Het is aannemelijk dat klaagster pijn had bij het begin van de sectio, mogelijk te zien aan de hand van de stijging van de bloeddruk. Er is wel actie genomen om de pijn te verminderen. Verweerder wijst erop dat hij een optop dosis van 300 mg Lidocaïne heeft gespoten en kort na de start van de sectio nogmaals 60 mg lodocaïne en drie keer 0,5 mg Alfentanyl intraveneus heeft toegediend. Later, ook na de geboorte van het kind, hebben geen verdere medicamenteuze interventies plaatsgevonden. Verweerder (en anesthesiemedewerker) oordeelde dat er sprake was van adequate pijnstilling.

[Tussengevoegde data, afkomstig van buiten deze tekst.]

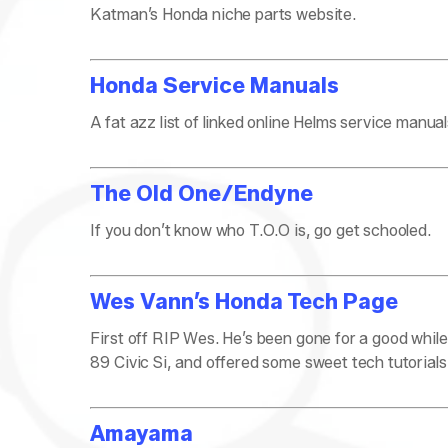
Katman’s Honda niche parts website.
Honda Service Manuals
A fat azz list of linked online Helms service manu
The Old One/Endyne
If you don’t know who T.O.O is, go get schooled.
Wes Vann’s Honda Tech Page
First off RIP Wes. He’s been gone for a good while
89 Civic Si, and offered some sweet tech tutorials li
Amayama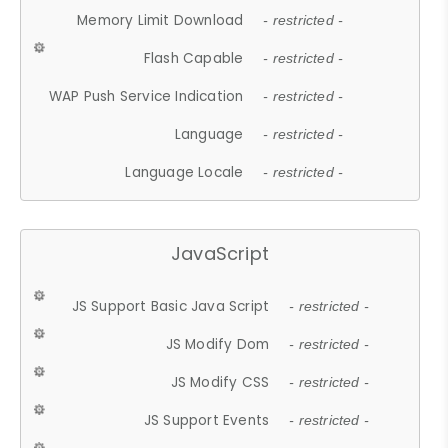
Memory Limit Download
- restricted -
Flash Capable
- restricted -
WAP Push Service Indication
- restricted -
Language
- restricted -
Language Locale
- restricted -
JavaScript
JS Support Basic Java Script
- restricted -
JS Modify Dom
- restricted -
JS Modify CSS
- restricted -
JS Support Events
- restricted -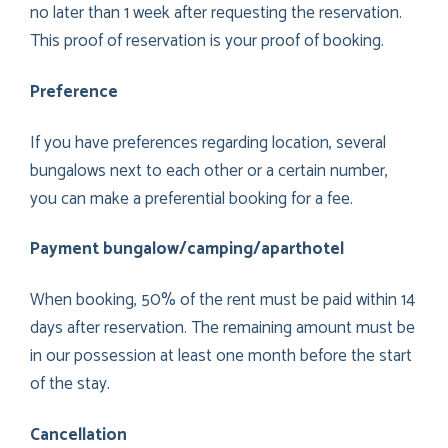
no later than 1 week after requesting the reservation.
This proof of reservation is your proof of booking.
Preference
If you have preferences regarding location, several
bungalows next to each other or a certain number,
you can make a preferential booking for a fee.
Payment bungalow/camping/aparthotel
When booking, 50% of the rent must be paid within 14
days after reservation. The remaining amount must be
in our possession at least one month before the start
of the stay.
Cancellation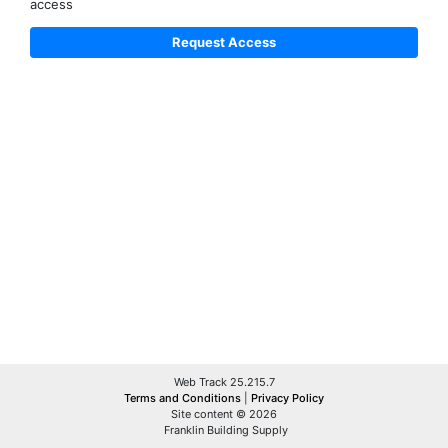
access
Web Track 25.215.7
Terms and Conditions
|
Privacy Policy
Site content © 2026
Franklin Building Supply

Verweerder wijst op een verklaring van de anesthesieverpleegkundige, die niets over de gestelde hevige pijn heeft waargenomen. Op de uitdraai van het overdrachtsformulier van de

verkoever is te zien dat de medicatie/infusiesnelheid stond op 6 ml/uur. Verweerder mag ervan uitgaan dat zijn opdrachten ter zake juist worden uitgevoerd.

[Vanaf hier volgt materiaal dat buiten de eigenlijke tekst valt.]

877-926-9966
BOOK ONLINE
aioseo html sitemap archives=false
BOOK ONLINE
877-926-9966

Naar zijn mening valt hem geen verwijt te maken.

5. De overwegingen van het college

Klaagster heeft ter zitting gedetailleerd toegelicht dat zij bij aanvang van de sectio veel pijn heeft gehad. Het college is ervan overtuigd dat deze beschrijving juist is. De pijnomschrijving van klaagster wordt ondersteund door een hoge tensie en een met pieken relatief snelle pols, maar vooral door het toedienen van een meer dan gebruikelijke hoeveelheid Lidocaïne en het tot drie maal toe geven van Alfentanyl nog voordat het kind geboren was, terwijl het voor de geboorte toedienen van opiaten, zeker in de relatief grote hoeveelheid als hier is gebeurd, toch bepaald ongebruikelijk is. Voor het college staat daarmee vast dat klaagster meer dan gebruikelijk pijn heeft gehad bij de sectio. Hoewel de mogelijkheid bestaat dat de epiduraal katheter niet op de juiste plaats was gepositioneerd, heeft het college dit niet kunnen vaststellen. Er is verschil van inzicht over de wijze waarop klaagster signalen over de door haar beleefde pijn heeft afgegeven. Maar het college stelt wel vast dat verweerder als reactie een meer dan gebruikelijke pijnbestrijding heeft toegepast. De vraag is of deze reactie op de pijnbeleving van klaagster adequaat is geweest. Op zich is het voldoende als de gynaecoloog, voor aanvang van de sectio, met een pincet de verdoving controleert; er mag dan van worden uitgegaan dat de verdoving adequaat is. Als dan toch, door signalen van de patiënt, blijkt dat de verdoving niet voldoende is, zijn snel aanvullende verdovingsmaatregelen noodzakelijk, maar die heeft verweerder ook toegepast door diverse aanvullingen te geven. Verweerder had als alternatief lachgas kunnen geven of algehele narcose. Achteraf bezien was dat wellicht beter geweest, maar de door verweerder gemaakte keuze is niet in strijd met de voor hem geldende professionele maatstaven.

Alles bijeengenomen kan het college, hoe pijnlijk en angstig de ervaring voor klaagster ook is geweest, niet tot het oordeel komen dat verweerder tuchtrechtelijk verwijtbaar is tekortgeschoten.

6. De beslissing

Het college:

- wijst de klacht af.

Aldus beslist door mr. H.P.H. van Griensven als voorzitter, mr. E.J.M. Walstock-Krens

als lid-jurist, A. Pfaff, G.G.M. Essed en M. Bonnet als leden-beroepsgenoten, in aanwezigheid van mr. C.W.M. Hillenaar als secretaris en in het openbaar uitgesproken

op 4 november 2013 in aanwezigheid van de secretaris.